Curitiba - Sem poder pensar em outro resultado que não a vitória diante do Goiás, na Arena, o Atlético segue trabalhando forte para se readequar ao esquema 4-4-2, que pode ser adotado a partir de domingo por Roberto Fernandes. E apesar de algumas dúvidas na escalação, especialmente no meio-campo e ataque, o treinador deve manter a base que vem atuando desde o início da temporada.
Com a mudança na formação tática, alguns jogadores têm suas funções em campo alteradas. Principalmente os alas, que normalmente dividem a responsabilidade de apoiar no esquema 3-5-2, e passam a jogar mais recuados como laterais no novo esquema. Algo que não incomoda Nei, que será titular da equipe independentemente da formação adotada. ''Estou acostumado a jogar no 4-4-2. Mesmo com três zagueiros eu volto para marcar. Sempre fui participativo em campo, então não terei dificuldades se o Roberto escalar o nosso time no 4-4-2'', resume.
Mas a mudança não é totalmente certa. Apesar de ter garantido que mudaria o esquema, o treinador pode abrir mão desta opção, promovendo o retorno de Rhodolfo à defesa - formaria um trio com Antônio Carlos e Danilo. Se fizer isso, Irênio voltará ao banco de reservas, já que Alan Bahia, Valencia e Netinho são nomes certos. As duas formações foram testadas esta semana e uma delas será escolhida no coletivo da tarde.
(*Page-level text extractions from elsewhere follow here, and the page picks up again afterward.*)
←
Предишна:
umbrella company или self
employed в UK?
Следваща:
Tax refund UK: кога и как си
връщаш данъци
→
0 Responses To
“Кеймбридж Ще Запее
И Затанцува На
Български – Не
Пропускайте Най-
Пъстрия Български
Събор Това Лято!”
Independente da escolha de Fernandes, todo o elenco atleticano garante que a equipe buscará a vitória do começo ao fim da partida. ''Empatamos dois jogos em casa e isso é pouco'', arremata Nei.
De volta ao Brasil após viagem por Emirados Árabes Unidos, Espanha e Inglaterra, o presidente do Conselho Deliberativo do clube, Mario Celso Petraglia, destacou em entrevista à CBN Curitiba que ''tem o compromisso de trabalhar para ar alegrias à torcida'' atleticana. Mas ressaltou que a volta de Ferreira e novas contratações seguem indefinidas.